• **Задания**:
A: Ответьте на вопросы по тексту об охране Транссибирской магистрали в годы войны. Каждый ответ запишите с новой строки с той же пометкой.
(i) В каком месяце и году начальник штаба Омского округа представил рапорт генерал-квартирмейстеру ГУГШ?
(ii) В каком полку служил пленный поручик Гейгер?
(iii) Командующим какими округами генерал Беляев М.В. сообщил о словах пленного?
B: Подхватите текст об охране Транссибирской магистрали в годы войны и продолжите его с того места, где он обрывается.

• **Текст для чтения**:
────────────────

Решил продемонстрировать свою бдительность и штаб Омского военного округа, сообщив ГУГШ о раскрытом им заговоре. В январе 1916 года начальник штаба Омского округа представил генерал-квартирмейстеру ГУГШ рапорт об очередной неудавшейся попытке противника расстроить движение на Транссибирской магистрали. Осужденный на поселение в Енисейской губернии сын статского советника Евгений Фридрихс сообщил полиции о том, что "следовавший с ним этапным порядком в поезде" сосед по купе пленный поручик 1-го Баварского егерского полка Гейгер неоднократно говорил об озабоченности германского правительства "изысканием способов затруднить подвоз боевого снаряжения нашей армии из Японии и Америки". По словам Гейгера, существовала тайная организация с центром в Манчжурии, ставившая себе целью уничтожение крупных железнодорожных мостов на Сибирской и Забайкальской железных дорогах{206}.

В Генеральном штабе расценили эту малодостоверную информацию, скорее похожую на плод фантазии, как еще одно подтверждение наличия "германских злоумышлеников" против Сибирской магистрали. 07 февраля 1916 года начальник Генштаба генерал от инфантерии Беляев М.В. даже счел нужным сообщить командующим Казанским, Иркутским и Приамурским округами о разглагольствованиях пленного лейтенанта. Очевидно, что фронтовой офицер невысокого ранга не мог быть посвящен в секреты германской разведки, но если это было и так, то вряд ли он стал бы выбалтывать их первому встречному (случайному попутчику). Скорее это были либо досужие размышления молодого офицера, из-за дорожного безделья возомнившего себя важной персоной, либо весь диалог с пленным выдумал сам Фридрихс, рассчитывавший "патриотическим" доносом заручиться расположением властей и облегчить свою будущность ссыльнопоселенца.

За время войны в рамках отношений ГУГШ и окружных штабов сформировался их особый стиль взаимного дезинформирования. Центру периодически требовался предлог для того, чтобы привлекать повышенное внимание округов к охране железных дорог. Окружные штабы, продемонстрировав свою бдительность и усердие, поставляли в столицу сфабрикованные доказательства активности противника в глубоком тылу. На основании полученной информации ГУГШ, в свою очередь, строго предписывал окружным штабам усилить охрану дорог.

────────────────

• **Предоставленные материалы**:
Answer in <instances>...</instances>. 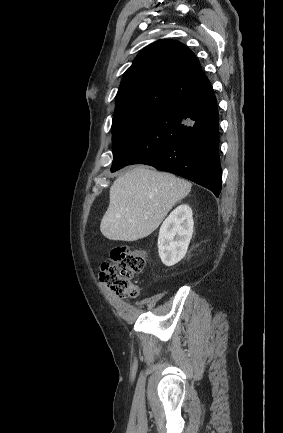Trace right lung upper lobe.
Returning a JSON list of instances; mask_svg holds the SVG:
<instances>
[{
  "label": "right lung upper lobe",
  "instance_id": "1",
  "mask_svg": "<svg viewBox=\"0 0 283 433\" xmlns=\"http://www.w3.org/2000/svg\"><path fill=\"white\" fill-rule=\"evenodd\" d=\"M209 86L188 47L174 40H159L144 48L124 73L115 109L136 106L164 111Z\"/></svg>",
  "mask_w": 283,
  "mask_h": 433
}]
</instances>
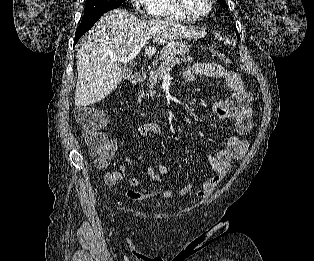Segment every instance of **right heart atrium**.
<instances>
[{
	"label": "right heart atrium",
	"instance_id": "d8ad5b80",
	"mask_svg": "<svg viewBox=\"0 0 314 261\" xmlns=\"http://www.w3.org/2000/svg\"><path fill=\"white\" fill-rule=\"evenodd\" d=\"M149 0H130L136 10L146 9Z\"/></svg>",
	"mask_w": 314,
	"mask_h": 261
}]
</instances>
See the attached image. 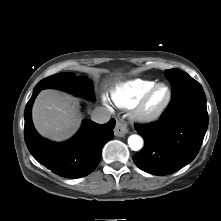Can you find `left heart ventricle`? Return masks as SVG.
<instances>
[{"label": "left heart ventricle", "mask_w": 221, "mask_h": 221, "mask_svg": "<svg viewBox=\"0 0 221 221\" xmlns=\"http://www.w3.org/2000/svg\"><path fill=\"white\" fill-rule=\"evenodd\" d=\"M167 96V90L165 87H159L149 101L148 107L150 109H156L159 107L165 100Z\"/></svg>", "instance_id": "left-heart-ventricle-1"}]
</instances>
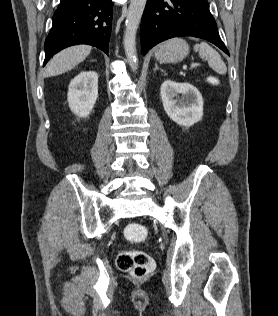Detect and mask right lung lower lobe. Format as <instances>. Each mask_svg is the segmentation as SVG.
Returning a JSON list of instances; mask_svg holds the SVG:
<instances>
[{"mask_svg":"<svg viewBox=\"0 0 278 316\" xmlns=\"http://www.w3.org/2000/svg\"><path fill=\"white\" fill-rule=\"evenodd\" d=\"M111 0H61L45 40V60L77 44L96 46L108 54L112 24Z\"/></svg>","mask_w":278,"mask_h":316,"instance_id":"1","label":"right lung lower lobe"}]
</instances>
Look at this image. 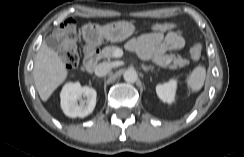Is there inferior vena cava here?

────────────────

• **Ответы к упражнению**:
A:
(i) В январе 1916 года.
(ii) В 1-м Баварском егерском полку.
(iii) Казанским, Иркутским и Приамурским.

B:
По прошествии некоторого времени, округа, увеличив стражу на дорогах, вновь слали в ГУГШ вести о якобы готовившихся диверсиях и опять получали строгие предписания усилить бдительность, со ссылкой на полученные от одного из окружных штабов сведения. Так могло длиться без конца. Главное - это устраивало всех. Штабы военных округов получали возможность периодически привлекать к себе внимание центра, поддерживая иллюзию присутствия постоянной угрозы далеким от фронта губерниям империи. ГУГШ регулярно получал от округов необходимую аргументацию своим однообразным циркулярам.

Вот и штаб Омского военного округа в ответ на свое январское донесение получил 3 марта 1916 года из Генерального штаба шифрованную телеграмму с сообщением: "…вновь получены сведения о том, что наши противники не оставляют мысли о взрыве мостов в тыловом расположении наших войск…"{207}. Омскому штабу спустили из центра в несколько обезличенной форме ту информацию, которую двумя месяцами ранее он отправил центру.

07 апреля Департамент полиции прислал омским жандармам циркуляр следующего содержания: "в виду вновь полученных указаний на принятие немцами через своих агентов мер к взрывам и порче железных дорог, мостов и т. п. сооружений военного характера,... (Департамент - Н.Г.), просим Вас озаботиться установлением самого строгого наблюдения за появившимися вблизи означенных сооружений подозрительными лицами"{208}. Скорее всего, за этими "подозрительными лицами" и без напоминаний следили, уже хотя бы потому, что они привлекли к себе внимание, однако, что-то нужно было приказать!
 
7
 
Материальным воплощением страхов, вызванных постоянным ожиданием диверсий противника, стало регулярное увеличение численности охраны сибирских железных дорог. Если на 24 января 1915 года охрану дорог в пределах Омского военного округа, т. е. Западной Сибири, несли 550 человек, то к началу октября на станциях и разъездах Омской дороги (без учета охраны постов) были размещены 1,900 солдат. Примерно столько же охраняли сооружения Томской (до 01 января 1915 г. - Сибирской) железной дороги{209}.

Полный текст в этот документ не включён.